New names and faces are joining the group of traditional U.S. ship operators — another sign of vigor and growth." As to the U.S. fleet's 'future. Mr.

Reynolds said: • U.S. liner vessels will be increasingly competitive on major U.S. foreign trade routes and, in many instances, will transport more than 50 percent of the available liner cargoes on certain routes.

• The U.S.-flag bulk carrier segment, after years of antiquity and oblivion, will reappear with new highly innovative ships in our nation's international commerce, carrying liquid and dry bulk cargoes safely and economically throughout the world.

• U.S. maritime labor and management will continue to work together in a "new era of harmony" that has become apparent in recent years, and • The U.S. merchant marine, after a changeover from a U.S.

Government attitude of neglect to a positive policy of support and encouragement, will finally realize a long-sought goal: to become an indispensable force in U.S. economic, political and defense planning without Which the nation cannot function effectively in peace or war.

Mr.

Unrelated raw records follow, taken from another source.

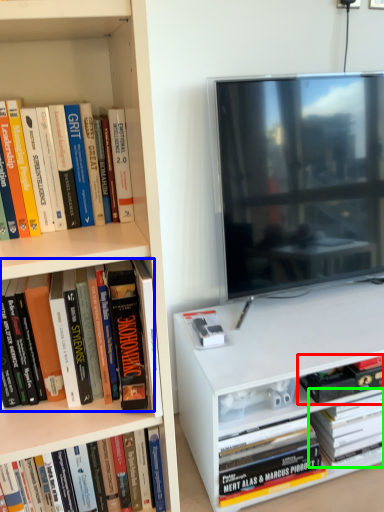
Question: Considering the real-world distances, which object is closest to book (highlighted by a red box)? book (highlighted by a blue box) or book (highlighted by a green box).

Choices:
 (A) book
 (B) book

Answer: (B)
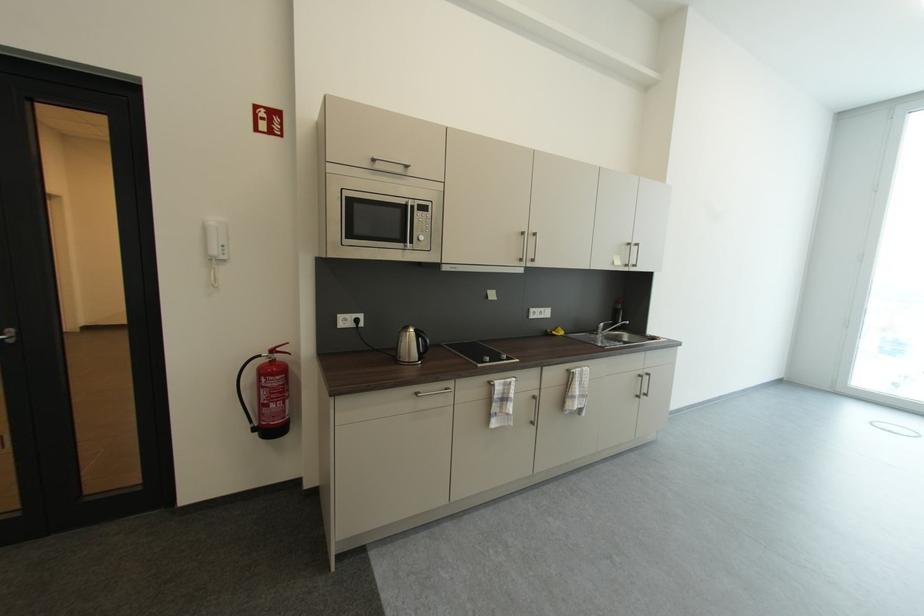
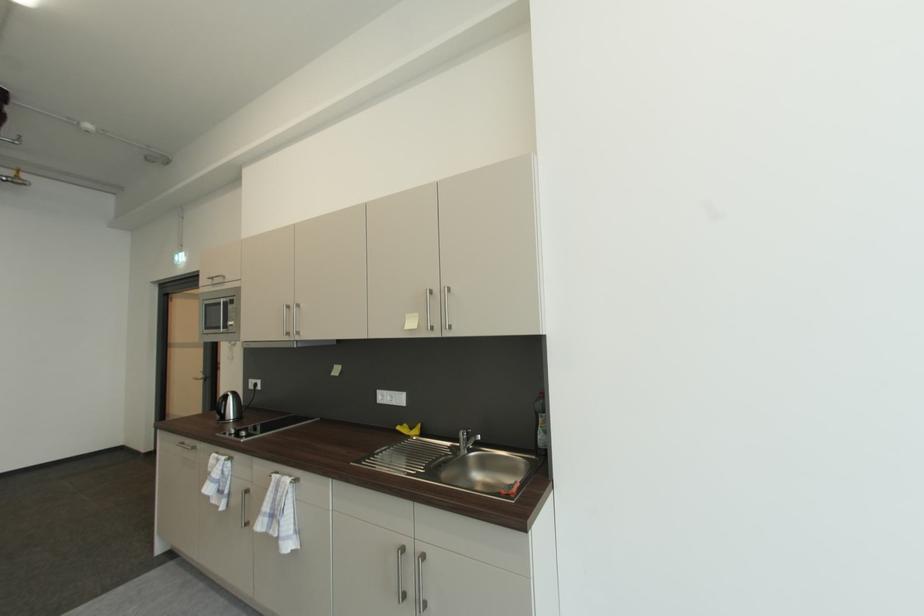
Where in the second image is the point corresponding to pixel 626 318 from the first image?

(545, 430)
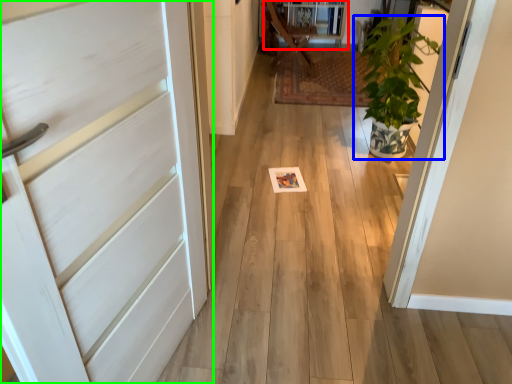
Question: Based on their relative distances, which object is nearer to bookshelf (highlighted by a red box)? Choose from houseplant (highlighted by a blue box) and door (highlighted by a green box).

Choices:
 (A) houseplant
 (B) door

Answer: (A)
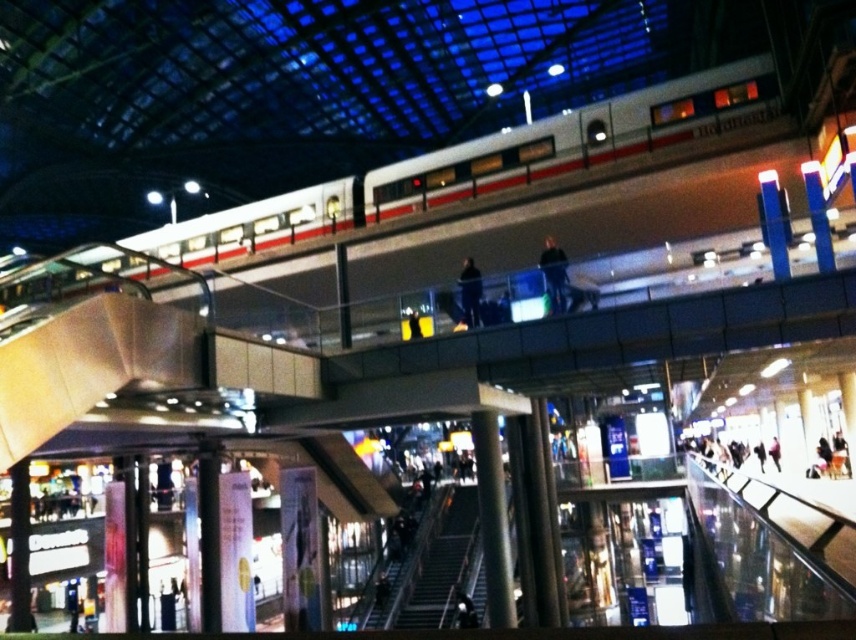
Can you confirm if dark blue fabric jacket at upper center is smaller than dark blue fabric at upper center?

No.

Looking at this image, can you confirm if dark blue fabric jacket at upper center is shorter than dark blue fabric at upper center?

Incorrect, dark blue fabric jacket at upper center's height does not fall short of dark blue fabric at upper center's.

In the scene shown: Who is more distant from viewer, (550, 278) or (467, 317)?

The point (467, 317) is behind.

Identify the location of dark blue fabric jacket at upper center. The height and width of the screenshot is (640, 856). (553, 275).

Is point (688, 96) positioned in front of point (461, 289)?

No, it is behind (461, 289).

Between white glossy train at upper center and dark blue fabric at upper center, which one has more height?

white glossy train at upper center is taller.

This screenshot has height=640, width=856. Identify the location of white glossy train at upper center. (458, 172).

I want to click on white glossy train at upper center, so click(458, 172).

Is white glossy train at upper center positioned in front of dark blue fabric jacket at upper center?

Yes, white glossy train at upper center is in front of dark blue fabric jacket at upper center.

Is white glossy train at upper center wider than dark blue fabric jacket at upper center?

Yes, white glossy train at upper center is wider than dark blue fabric jacket at upper center.

What do you see at coordinates (458, 172) in the screenshot? I see `white glossy train at upper center` at bounding box center [458, 172].

The width and height of the screenshot is (856, 640). In order to click on white glossy train at upper center in this screenshot , I will do `click(458, 172)`.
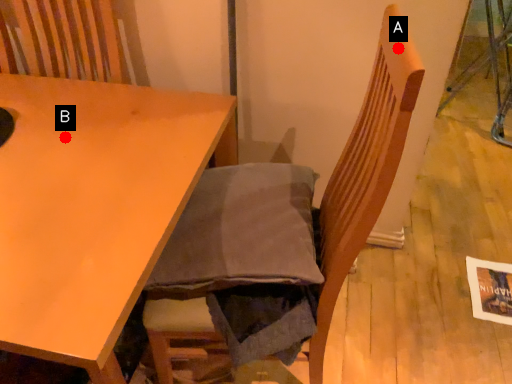
Question: Two points are circled on the image, labeled by A and B beside each circle. Which of the following is the closest to the observer?

Choices:
 (A) A is closer
 (B) B is closer

Answer: (A)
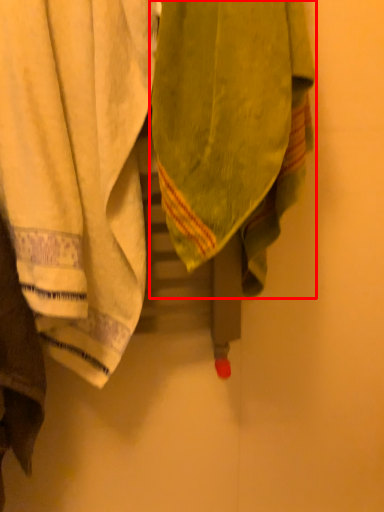
Question: Considering the relative positions of towel (annotated by the red box) and towel in the image provided, where is towel (annotated by the red box) located with respect to the staircase?

Choices:
 (A) right
 (B) left

Answer: (A)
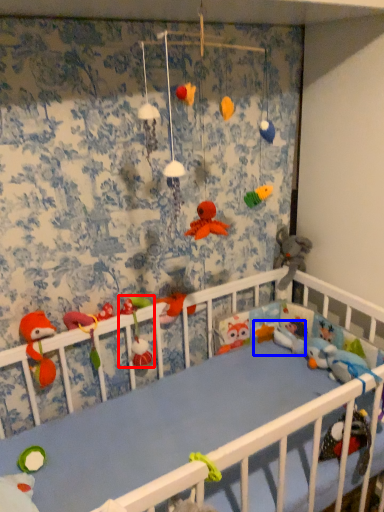
Question: Which object is closer to the camera taking this photo, toy (highlighted by a red box) or toy (highlighted by a blue box)?

Choices:
 (A) toy
 (B) toy

Answer: (A)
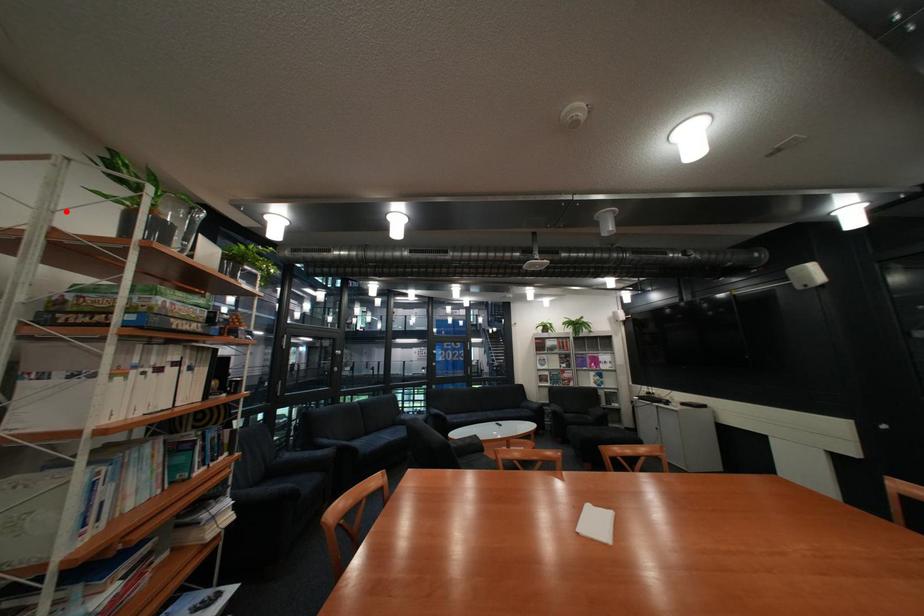
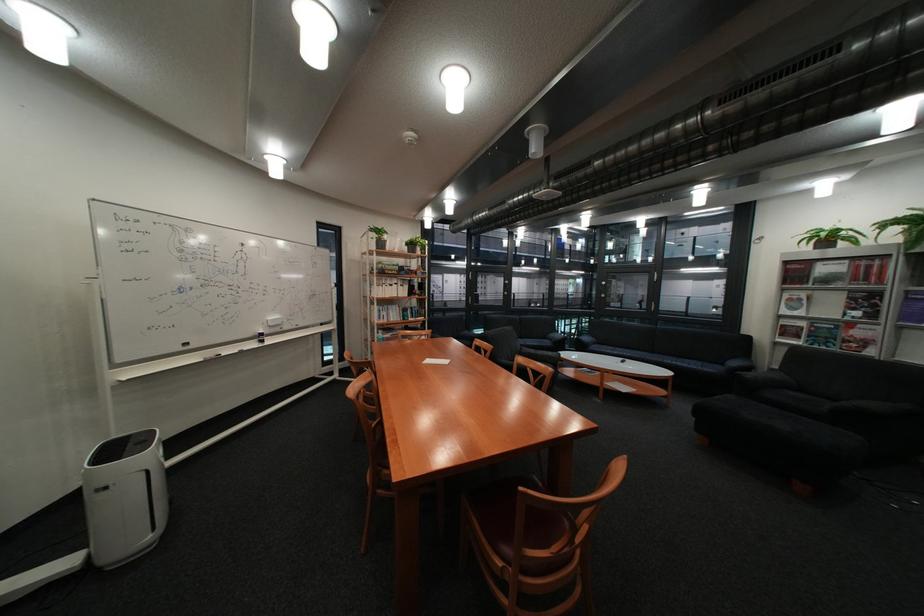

Reynolds cited these problems U.S. ship management faces in 1974: • The current energy crisis, despite shipping's cooperative effort to adopt every feasible conservation measure, is a severe burden to an industry which needs adequate amounts of bunker fuel at a reasonable price for its ships.

• Some U.S. Government departments still treat the industry as a "whipping boy." The Department of Defense continues to pursue a policy designed to drive military cargo rates down to rock bottom in an era of rising costs, and the Department of State still appears to view the welfare of the U.S. merchant marine as a minor expendable piece on the chessboard of international affairs.

• Overtonnaging and predatory rates are a major disruptive influence, and pressures from wellmeaning but overzealous environmentalists threaten to disrupt U.S.

shipbuilders and operators with their advocacy of impractical and unnecessarily restrictive constructive standards and opposition to the efficient use of deep - draft vessels.

However, Mr. Reynolds concluded : "Without minimizing these problems, I envision the next five years as promising ones for the U.S.-flag steamship industry—a period of stability, growth and economic maturity for a new and exciting marine technology."